Your instructions:
Please report how many lines in the following material hold the string "funéraire", giving only the number.

The data:
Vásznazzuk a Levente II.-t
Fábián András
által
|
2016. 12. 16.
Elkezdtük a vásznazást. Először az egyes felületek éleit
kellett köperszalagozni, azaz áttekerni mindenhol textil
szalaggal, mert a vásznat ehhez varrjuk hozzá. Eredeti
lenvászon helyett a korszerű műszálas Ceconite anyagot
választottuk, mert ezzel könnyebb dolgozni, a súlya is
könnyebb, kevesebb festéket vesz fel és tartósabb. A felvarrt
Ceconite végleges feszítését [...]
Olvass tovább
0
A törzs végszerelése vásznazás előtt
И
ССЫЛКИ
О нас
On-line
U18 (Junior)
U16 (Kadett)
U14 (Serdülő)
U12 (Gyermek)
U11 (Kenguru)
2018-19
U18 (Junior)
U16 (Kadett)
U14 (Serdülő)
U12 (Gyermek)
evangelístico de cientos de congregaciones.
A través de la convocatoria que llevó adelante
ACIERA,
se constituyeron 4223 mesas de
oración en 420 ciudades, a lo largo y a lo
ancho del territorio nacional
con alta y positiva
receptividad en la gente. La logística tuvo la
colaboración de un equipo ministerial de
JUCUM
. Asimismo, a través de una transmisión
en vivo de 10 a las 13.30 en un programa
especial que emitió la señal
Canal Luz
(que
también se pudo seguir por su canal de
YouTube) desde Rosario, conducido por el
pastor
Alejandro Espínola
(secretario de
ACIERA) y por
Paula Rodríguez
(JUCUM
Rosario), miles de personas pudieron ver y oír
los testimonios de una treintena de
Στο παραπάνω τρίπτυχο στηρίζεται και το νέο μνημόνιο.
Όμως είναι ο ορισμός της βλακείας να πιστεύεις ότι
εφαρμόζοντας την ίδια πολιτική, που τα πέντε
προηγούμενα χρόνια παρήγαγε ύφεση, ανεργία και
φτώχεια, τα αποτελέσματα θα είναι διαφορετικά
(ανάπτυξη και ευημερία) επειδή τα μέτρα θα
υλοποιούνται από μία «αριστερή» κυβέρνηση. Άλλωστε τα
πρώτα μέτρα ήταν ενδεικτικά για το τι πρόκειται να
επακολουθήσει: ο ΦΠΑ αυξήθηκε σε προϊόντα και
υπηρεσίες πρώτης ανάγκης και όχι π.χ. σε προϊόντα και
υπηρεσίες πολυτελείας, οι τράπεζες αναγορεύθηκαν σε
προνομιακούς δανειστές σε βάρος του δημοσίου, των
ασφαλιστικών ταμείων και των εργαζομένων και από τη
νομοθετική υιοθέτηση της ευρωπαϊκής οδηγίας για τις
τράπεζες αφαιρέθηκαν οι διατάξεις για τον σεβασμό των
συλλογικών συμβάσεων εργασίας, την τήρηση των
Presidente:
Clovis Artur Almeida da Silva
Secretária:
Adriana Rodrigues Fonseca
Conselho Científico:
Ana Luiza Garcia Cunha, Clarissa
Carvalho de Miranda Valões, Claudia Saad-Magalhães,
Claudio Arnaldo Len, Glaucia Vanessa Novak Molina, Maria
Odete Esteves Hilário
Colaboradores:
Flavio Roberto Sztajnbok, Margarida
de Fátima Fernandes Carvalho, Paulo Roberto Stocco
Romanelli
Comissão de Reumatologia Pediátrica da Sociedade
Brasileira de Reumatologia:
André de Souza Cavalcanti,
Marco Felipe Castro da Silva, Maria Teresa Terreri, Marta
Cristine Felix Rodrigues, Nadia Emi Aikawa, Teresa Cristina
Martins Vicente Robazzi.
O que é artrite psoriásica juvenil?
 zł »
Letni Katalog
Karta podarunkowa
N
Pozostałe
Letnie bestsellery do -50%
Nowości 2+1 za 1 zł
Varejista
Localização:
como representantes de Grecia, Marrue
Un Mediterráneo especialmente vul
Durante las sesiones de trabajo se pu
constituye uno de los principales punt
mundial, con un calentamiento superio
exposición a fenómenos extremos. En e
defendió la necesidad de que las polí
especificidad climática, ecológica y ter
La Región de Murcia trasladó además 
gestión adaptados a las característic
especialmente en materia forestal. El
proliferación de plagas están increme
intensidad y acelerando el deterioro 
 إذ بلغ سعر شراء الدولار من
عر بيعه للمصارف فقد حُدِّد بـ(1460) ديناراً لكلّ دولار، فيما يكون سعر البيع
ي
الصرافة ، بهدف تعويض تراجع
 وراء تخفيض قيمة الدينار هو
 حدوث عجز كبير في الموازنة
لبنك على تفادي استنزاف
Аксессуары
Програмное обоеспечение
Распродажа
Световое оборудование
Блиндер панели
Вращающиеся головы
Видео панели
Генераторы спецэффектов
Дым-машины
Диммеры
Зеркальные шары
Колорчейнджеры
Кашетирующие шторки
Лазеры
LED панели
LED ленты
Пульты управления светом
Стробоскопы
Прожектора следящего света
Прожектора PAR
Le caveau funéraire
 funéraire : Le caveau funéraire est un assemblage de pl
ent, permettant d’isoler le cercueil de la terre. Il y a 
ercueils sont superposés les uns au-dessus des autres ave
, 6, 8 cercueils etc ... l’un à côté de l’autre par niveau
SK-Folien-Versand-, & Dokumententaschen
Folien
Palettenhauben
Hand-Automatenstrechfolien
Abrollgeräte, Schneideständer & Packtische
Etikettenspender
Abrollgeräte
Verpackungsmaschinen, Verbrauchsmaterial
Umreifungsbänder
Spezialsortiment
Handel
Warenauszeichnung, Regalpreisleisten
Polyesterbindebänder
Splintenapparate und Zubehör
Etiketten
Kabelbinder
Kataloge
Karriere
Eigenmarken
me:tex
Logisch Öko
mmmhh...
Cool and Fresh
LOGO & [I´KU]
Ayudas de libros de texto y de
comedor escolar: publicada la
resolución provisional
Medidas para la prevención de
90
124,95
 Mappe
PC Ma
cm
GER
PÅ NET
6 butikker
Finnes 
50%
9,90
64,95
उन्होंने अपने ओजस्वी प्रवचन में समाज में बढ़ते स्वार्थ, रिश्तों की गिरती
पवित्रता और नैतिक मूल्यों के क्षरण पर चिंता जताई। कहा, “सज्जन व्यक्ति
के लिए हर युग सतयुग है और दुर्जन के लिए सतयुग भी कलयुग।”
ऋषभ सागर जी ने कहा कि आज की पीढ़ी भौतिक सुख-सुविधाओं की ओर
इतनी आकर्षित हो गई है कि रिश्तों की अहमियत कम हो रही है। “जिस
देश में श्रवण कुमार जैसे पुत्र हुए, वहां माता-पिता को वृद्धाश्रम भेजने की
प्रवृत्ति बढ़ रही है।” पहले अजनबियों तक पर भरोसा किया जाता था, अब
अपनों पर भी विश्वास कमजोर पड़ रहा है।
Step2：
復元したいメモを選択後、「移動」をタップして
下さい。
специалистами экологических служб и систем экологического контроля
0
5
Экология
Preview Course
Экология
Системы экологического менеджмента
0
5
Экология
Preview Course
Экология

Solution to the problem:
2